* _EXERCISE INPUT_:
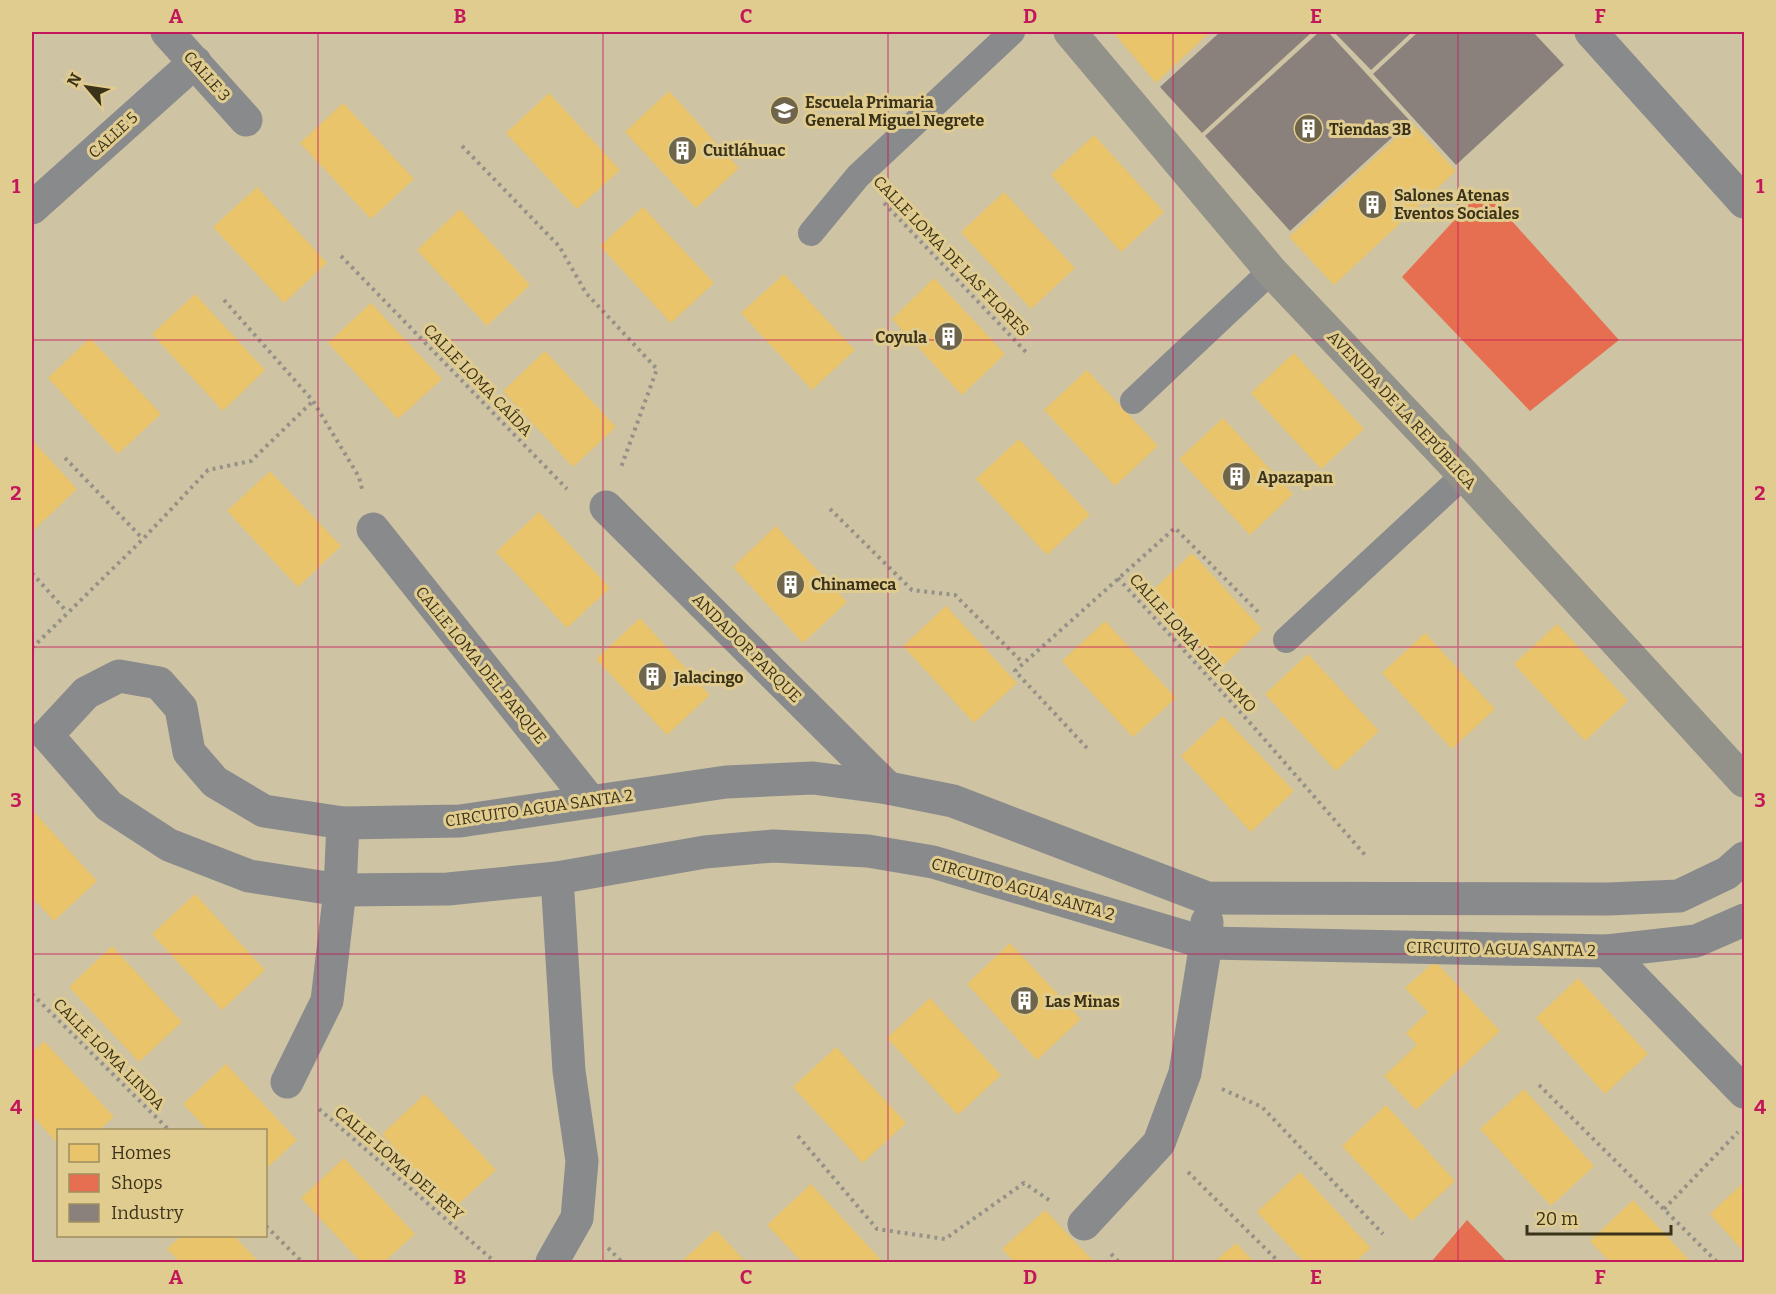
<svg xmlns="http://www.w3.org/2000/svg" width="1776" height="1294" font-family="Bitter,serif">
<rect width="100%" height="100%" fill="#cec3a2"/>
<g fill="#e9c46a">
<polygon points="1113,32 1210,32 1156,83"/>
<polygon points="669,91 739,168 696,208 625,132"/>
<polygon points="549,93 620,170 577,209 506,133"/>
<polygon points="343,103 414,179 371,219 300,143"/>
<polygon points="1412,123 1456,171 1334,285 1289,237"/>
<polygon points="1094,135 1164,212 1121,252 1051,175"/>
<polygon points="257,187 327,263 284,303 213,227"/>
<polygon points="1004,192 1075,268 1031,309 961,232"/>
<polygon points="643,207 714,283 671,323 600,246"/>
<polygon points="460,209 530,285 487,326 417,250"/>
<polygon points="784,274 855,350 812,390 741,313"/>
<polygon points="934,278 1005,354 962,395 892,319"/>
<polygon points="195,294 265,370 223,411 152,334"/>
<polygon points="371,303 442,379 398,419 328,343"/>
<polygon points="90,338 161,414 118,454 48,378"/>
<polygon points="545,351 616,427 573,467 503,391"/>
<polygon points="1294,353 1364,429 1321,469 1251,393"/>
<polygon points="1087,370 1158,446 1115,486 1044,410"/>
<polygon points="1223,418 1293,494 1250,535 1179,459"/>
<polygon points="1019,439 1090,515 1047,555 976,479"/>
<polygon points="32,440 77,489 34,530 32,527"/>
<polygon points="270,471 341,546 298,587 227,511"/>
<polygon points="539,512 610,588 567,628 496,552"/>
<polygon points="776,526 847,602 803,643 733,567"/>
<polygon points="1192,553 1262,629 1220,669 1149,594"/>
<polygon points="946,606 1017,683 974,723 903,646"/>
<polygon points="640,618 710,695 667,735 596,659"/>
<polygon points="1105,621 1176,698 1133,737 1062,661"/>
<polygon points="1557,624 1628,701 1585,741 1514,664"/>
<polygon points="1425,633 1495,709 1452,749 1382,673"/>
<polygon points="1308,654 1379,731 1336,771 1265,694"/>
<polygon points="1223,716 1294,791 1251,832 1181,756"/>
<polygon points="32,810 97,881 54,921 32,897"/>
<polygon points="195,894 265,970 222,1010 152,934"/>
<polygon points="1010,943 1081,1019 1037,1060 967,984"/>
<polygon points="112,946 182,1022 139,1062 69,987"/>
<polygon points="1435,961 1500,1031 1416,1110 1384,1076 1417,1045 1406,1033 1428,1012 1405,988"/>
<polygon points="1578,978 1648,1054 1605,1094 1536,1018"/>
<polygon points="930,998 1001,1075 958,1115 887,1038"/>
<polygon points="44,1041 114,1117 99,1130 58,1130 58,1144 32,1115 32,1053"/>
<polygon points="836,1047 906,1123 863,1163 793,1087"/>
<polygon points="226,1064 297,1140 266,1169 266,1130 208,1130 183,1104"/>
<polygon points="1524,1089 1594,1166 1551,1206 1480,1129"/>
<polygon points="425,1094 496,1170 452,1210 382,1134"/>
<polygon points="1386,1105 1455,1181 1412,1221 1342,1146"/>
<polygon points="344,1158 415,1234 384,1262 361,1262 301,1198"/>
<polygon points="1300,1172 1371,1248 1355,1262 1304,1262 1257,1212"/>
<polygon points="1744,1182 1744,1252 1710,1214"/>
<polygon points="811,1184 881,1260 878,1262 802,1262 767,1225"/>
<polygon points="1633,1200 1691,1262 1610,1262 1590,1241"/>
<polygon points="1045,1210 1094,1262 1014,1262 1002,1249"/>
<polygon points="716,1230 746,1262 681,1262"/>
<polygon points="181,1236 234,1236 259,1262 180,1262 167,1249"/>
<polygon points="1236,1243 1254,1262 1214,1262"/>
</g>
<g fill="#e76f51">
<polygon points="1483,189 1619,340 1530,411 1402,277"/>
<polygon points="1467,1220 1507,1262 1431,1262"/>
</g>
<g fill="#8a817c">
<polygon points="1220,32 1312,32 1202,133 1160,87"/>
<polygon points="1319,32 1328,32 1410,121 1290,231 1205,136"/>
<polygon points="1334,32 1412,32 1371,70"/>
<polygon points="1418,32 1533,32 1564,65 1456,165 1373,74"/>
</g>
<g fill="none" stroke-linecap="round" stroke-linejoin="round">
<g stroke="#959188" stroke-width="4" stroke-dasharray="3 4.5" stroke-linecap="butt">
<polyline points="462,146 559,246 586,293 657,369 620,470"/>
<polyline points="884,203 1026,352"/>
<polyline points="341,256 567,489"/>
<polyline points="224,300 313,401 359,477 362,489"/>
<polyline points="65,458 143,539"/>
<polyline points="830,509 912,590 955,595 1023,663"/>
<polyline points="32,573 67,612"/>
<polyline points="1118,578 1252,725 1365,855"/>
<polyline points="32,648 143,539 208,470 251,461 313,401"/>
<polyline points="1087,748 1015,671 1175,528 1259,613"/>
<polyline points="32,994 169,1130"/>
<polyline points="1539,1085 1717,1262"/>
<polyline points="1222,1089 1262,1107 1383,1234"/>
<polyline points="319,1109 495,1262"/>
<polyline points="798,1136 877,1229 945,1239 1024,1183 1049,1200"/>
<polyline points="1188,1172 1279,1262"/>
<polyline points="1664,1209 1738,1132"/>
<polyline points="266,1226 302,1262"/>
<polyline points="608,1248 622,1262"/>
<polyline points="1111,1254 1119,1262"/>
</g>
<g stroke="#898a8c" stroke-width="26">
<polyline points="811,233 858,176 1012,32"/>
<polyline points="1133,401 1271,271"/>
<polyline points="1286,640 1464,475"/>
</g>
<g stroke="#898a8c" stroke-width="33">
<polyline points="167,32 246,120"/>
<polyline points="1591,32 1744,202"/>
<polyline points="32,208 195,62"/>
<polyline points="606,507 888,788"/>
<polyline points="373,529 590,801"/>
<polyline points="47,735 86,693 119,676 159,683 181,708 189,752 215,782 264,811 343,823 460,821 726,782 813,778 888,788 953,801 1207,898 1608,899 1679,896 1727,873 1744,858"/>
<polyline points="47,735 109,806 169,845 249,876 340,890 448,889 557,878 705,852 773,846 868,851 933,862 1206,943 1607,951 1696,941 1744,920"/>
<polyline points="1607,951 1744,1092"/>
<polyline points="287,1082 327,1001 340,890 343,823"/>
<polyline points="1084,1224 1159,1143 1185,1073 1206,943 1207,922"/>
<polyline points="552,1262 577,1218 582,1161 569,1071 557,878"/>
</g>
<polyline stroke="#92918a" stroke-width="33" points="1070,32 1271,271 1464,475 1744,781"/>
</g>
<path fill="none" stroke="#c2185b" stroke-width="1.5" stroke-opacity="0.55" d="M 318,32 L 318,1262M 603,32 L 603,1262M 888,32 L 888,1262M 1173,32 L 1173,1262M 1458,32 L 1458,1262M 32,340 L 1744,340M 32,647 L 1744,647M 32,954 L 1744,954"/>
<defs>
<symbol id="school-disc" viewBox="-11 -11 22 22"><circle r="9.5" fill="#6e654a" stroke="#e1cc8f"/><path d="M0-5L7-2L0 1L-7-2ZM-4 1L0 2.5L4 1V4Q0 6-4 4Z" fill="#fff"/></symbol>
<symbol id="building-disc" viewBox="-11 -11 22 22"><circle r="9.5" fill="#6e654a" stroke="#e1cc8f"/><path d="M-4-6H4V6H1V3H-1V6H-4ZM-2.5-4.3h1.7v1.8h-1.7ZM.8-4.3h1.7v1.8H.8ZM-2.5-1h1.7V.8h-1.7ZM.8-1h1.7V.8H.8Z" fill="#fff"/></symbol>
</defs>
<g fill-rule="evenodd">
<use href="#school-disc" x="768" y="94" width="33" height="33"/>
<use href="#building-disc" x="1292" y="112" width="33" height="33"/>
<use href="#building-disc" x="666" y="134" width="33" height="33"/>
<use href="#building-disc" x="1356" y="188" width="33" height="33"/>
<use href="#building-disc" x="932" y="320" width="33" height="33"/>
<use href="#building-disc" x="1220" y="460" width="33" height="33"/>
<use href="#building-disc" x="774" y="568" width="33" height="33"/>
<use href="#building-disc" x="636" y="660" width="33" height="33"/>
<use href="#building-disc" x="1008" y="984" width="33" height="33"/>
</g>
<g text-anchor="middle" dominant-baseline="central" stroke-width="6" stroke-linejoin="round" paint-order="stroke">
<g font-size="16" fill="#3b321a" stroke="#e1cc8f">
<text transform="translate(207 76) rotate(48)">CALLE 3</text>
<text transform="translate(113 135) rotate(-42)">CALLE 5</text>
<text transform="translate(951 256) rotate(46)">CALLE LOMA DE LAS FLORES</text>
<text transform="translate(478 380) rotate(46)">CALLE LOMA CAÍDA</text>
<text transform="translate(1402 410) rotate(47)">AVENIDA DE LA REPÚBLICA</text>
<text transform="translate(1193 643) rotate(48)">CALLE LOMA DEL OLMO</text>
<text transform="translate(747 648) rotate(45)">ANDADOR PARQUE</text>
<text transform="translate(481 665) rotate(51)">CALLE LOMA DEL PARQUE</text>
<text transform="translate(539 808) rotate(-8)">CIRCUITO AGUA SANTA 2</text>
<text transform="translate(1023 889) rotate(16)">CIRCUITO AGUA SANTA 2</text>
<text transform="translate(1501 949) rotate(1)">CIRCUITO AGUA SANTA 2</text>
<text transform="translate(109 1054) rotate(45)">CALLE LOMA LINDA</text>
<text transform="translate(399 1163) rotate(41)">CALLE LOMA DEL REY</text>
</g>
<g font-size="16" font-weight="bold" fill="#3b321a" stroke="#e1cc8f" text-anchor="start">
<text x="805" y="102">Escuela Primaria<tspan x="805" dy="18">General Miguel Negrete</tspan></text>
<text x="1329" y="129">Tiendas 3B</text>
<text x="703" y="150">Cuitláhuac</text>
<text x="1394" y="195">Salones Atenas<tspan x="1394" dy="18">Eventos Sociales</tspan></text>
<text x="927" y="337" text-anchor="end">Coyula</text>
<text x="1257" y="477">Apazapan</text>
<text x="811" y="584">Chinameca</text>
<text x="674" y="677">Jalacingo</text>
<text x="1045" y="1001">Las Minas</text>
</g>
</g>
<rect width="1776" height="1294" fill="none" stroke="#e1cc8f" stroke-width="66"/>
<rect x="57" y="1129" width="210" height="108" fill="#e1cc8f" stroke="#9f8e60" stroke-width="1.5"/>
<rect x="69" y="1144" width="30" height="18" fill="#e9c46a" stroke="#9f8e60" stroke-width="1.5"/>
<text x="111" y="1159" font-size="18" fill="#3b321a">Homes</text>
<rect x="69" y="1174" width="30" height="18" fill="#e76f51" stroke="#9f8e60" stroke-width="1.5"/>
<text x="111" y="1189" font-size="18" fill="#3b321a">Shops</text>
<rect x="69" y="1204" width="30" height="18" fill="#8a817c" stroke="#9f8e60" stroke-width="1.5"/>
<text x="111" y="1219" font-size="18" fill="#3b321a">Industry</text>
<g transform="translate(87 87) rotate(299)" stroke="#e1cc8f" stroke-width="4.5" paint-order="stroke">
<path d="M0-4.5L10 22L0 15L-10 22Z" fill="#3b321a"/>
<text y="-9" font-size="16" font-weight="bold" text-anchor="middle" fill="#3b321a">N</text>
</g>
<path d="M1527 1225v9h144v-9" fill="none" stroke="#3b321a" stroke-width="3"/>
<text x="1536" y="1225" font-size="18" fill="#3b321a" stroke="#e1cc8f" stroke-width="4.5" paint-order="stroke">20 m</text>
<rect x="33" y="33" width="1710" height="1228" fill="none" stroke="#c2185b" stroke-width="2"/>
<g font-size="20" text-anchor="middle" font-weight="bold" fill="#c2185b">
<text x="176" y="23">A</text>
<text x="460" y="23">B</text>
<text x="746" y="23">C</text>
<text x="1030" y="23">D</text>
<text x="1316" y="23">E</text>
<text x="1600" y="23">F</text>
<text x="16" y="193">1</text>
<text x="1760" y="193">1</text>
<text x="16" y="500">2</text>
<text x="1760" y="500">2</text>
<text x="16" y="807">3</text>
<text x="1760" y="807">3</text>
<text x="16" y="1114">4</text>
<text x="1760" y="1114">4</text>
<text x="176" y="1284">A</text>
<text x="460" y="1284">B</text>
<text x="746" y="1284">C</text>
<text x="1030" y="1284">D</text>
<text x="1316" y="1284">E</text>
<text x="1600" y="1284">F</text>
</g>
</svg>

* _WHAT TO DO_: The answer must consist of every line above that contains the word "round".

* _WRITTEN SOLUTION_:
<g fill="none" stroke-linecap="round" stroke-linejoin="round">
<g text-anchor="middle" dominant-baseline="central" stroke-width="6" stroke-linejoin="round" paint-order="stroke">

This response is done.